Paul G. Richardson, MD

Paul G. Richardson, MD

Expert Perspectives

 

Decisions in the Clinic: Treating Patients With Multiple Myeloma

Headshot

Paul G. Richardson, MD

Practice Community
Boston, MA
Practice Niche
Multiple Myeloma
Hospital and Institutional Affiliations
R.J. Corman Professor of Medicine, Harvard Medical School, Dana-Farber Cancer Institute

 

Question

How is the treatment of multiple myeloma changing, particularly as newer agents receive approval or expanded indications (eg, daratumumab granted Priority Review for the first line, denosumab approved to prevent skeletal-related events [SREs])?

Answer

There are multiple new advances that are allowing us to tailor therapy more and more for each patient — that in and of itself is encouraging. This allows us to exploit novel combinations in a way that we’ve never been able to do before, and so adapt treatment to each individual patient, thus giving the best chance of optimizing outcome, both in the short and long term.

Question

How has maintenance therapy changed, and what is its role now for patients with multiple myeloma?

Answer

The overwhelming body of evidence now supports continuous therapy and maintenance until progression, which is a new standard subsequent to FDA [US Food and Drug Administration] approval last year, both in the initial treatment phase and after relapse. Maintenance has become a cornerstone of management in myeloma and is thus recommended typically until progression and/or toxicity.

The data support continuous maintenance, with lenalidomide as the gold standard and so-called backbone, with additional agents added to it, rationally tailored to each patient. For example, you might add a proteasome inhibitor to lenalidomide for higher-risk patients, and you also might consider adding an antibody such as elotuzumab. In my opinion, if it is not possible to give maintenance therapy, it should be for definite reasons such as patient tolerability, specific safety concerns, and/or personal choice.

Question

Where are we now with CAR-T therapy for multiple myeloma? What can be expected in the near future, in terms of incorporating it into practice?

Answer

CAR-T cell therapy is very exciting but it is experimental and remains subject to protocol-directed use at this stage in its development as a treatment option in myeloma. It is not yet approved, so it has to be utilized strictly under research conditions and as part of carefully designed clinical trials.
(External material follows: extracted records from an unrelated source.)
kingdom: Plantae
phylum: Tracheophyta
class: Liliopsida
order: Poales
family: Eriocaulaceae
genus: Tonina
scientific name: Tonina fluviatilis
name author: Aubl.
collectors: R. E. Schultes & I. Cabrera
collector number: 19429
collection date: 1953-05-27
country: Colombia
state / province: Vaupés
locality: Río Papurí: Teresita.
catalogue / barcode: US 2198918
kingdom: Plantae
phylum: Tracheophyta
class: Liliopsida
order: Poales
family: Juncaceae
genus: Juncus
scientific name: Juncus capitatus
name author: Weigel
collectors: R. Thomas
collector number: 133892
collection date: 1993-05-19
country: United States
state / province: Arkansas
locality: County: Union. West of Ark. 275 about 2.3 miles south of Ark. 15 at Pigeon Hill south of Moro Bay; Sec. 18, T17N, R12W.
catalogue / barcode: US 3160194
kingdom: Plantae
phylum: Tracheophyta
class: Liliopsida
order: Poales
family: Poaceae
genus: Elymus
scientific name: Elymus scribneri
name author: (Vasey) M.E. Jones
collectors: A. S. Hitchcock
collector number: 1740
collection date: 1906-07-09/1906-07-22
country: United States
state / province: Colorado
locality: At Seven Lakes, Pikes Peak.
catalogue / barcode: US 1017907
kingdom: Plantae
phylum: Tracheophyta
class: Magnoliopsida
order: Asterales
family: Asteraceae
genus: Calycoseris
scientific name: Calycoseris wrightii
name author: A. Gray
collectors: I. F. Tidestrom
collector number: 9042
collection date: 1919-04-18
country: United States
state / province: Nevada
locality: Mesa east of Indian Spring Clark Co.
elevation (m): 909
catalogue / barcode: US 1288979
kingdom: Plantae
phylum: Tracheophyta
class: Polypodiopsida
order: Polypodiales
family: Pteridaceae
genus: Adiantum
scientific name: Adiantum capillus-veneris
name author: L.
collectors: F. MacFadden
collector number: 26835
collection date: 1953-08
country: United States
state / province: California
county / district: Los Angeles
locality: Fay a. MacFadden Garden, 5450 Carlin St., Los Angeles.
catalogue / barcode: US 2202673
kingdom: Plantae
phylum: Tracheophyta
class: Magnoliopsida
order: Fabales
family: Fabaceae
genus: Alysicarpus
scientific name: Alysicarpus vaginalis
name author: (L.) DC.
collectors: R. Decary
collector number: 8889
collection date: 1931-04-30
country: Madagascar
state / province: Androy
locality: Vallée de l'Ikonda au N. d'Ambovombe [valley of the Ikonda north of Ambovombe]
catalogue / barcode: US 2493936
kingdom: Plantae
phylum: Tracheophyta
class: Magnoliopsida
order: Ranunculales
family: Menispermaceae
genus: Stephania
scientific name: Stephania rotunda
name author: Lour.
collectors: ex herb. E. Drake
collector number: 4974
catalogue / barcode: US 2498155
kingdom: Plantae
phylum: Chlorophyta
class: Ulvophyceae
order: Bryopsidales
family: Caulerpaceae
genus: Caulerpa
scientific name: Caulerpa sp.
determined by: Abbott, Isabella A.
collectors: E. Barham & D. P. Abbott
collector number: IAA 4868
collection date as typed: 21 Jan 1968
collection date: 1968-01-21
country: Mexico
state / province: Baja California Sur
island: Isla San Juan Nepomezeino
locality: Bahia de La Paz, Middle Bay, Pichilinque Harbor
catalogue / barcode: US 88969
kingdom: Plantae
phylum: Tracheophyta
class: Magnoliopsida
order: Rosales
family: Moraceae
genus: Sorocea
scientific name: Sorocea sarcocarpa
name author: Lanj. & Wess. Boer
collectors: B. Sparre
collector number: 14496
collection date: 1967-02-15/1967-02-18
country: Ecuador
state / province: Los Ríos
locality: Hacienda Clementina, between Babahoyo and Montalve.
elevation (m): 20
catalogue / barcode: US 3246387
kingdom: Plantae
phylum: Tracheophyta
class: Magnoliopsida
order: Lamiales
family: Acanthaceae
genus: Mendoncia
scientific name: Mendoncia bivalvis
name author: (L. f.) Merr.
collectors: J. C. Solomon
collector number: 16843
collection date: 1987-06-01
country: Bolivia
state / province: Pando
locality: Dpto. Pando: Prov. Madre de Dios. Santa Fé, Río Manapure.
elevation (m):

The initial information around its application has been very promising, but it remains early with some significant concerns around safety as well as durability of response in studies to date.

Question

Do you think immune checkpoint inhibition will have a place in the treatment landscape for multiple myeloma, given the increased risk of death in clinical trials? Is the mechanism for the increased risk of death known?

Answer

Yes, I do, despite some recent setbacks. Specifically, there was disappointment in 2 large phase 3 studies with excess toxicities seen using pembrolizumab. There were a variety of issues that contributed to the toxicities that were encountered, and in my view a better understanding of them will allow these issues to be better managed.

The basic principles of checkpoint inhibition and immune modulation would seem ones that should be continued to be studied, especially given the promise of the original phase 2 data with pembrolizumab, as well as the early success seen with other agents such as nivolumab used in combination in this setting.

Question

What new approaches are you excited about for the treatment of multiple myeloma in the future?

Answer

Immunotherapy, and all that that entails, such as targeting BCMA, as well as better understanding on how to continue to improve outcomes with CD38 modulation and other approaches such as vaccines, are all very exciting. The continued development of immunomodulatory drugs, proteasome inhibitors, and other novel drugs with unique mechanisms of action are equally important new directions to emphasize.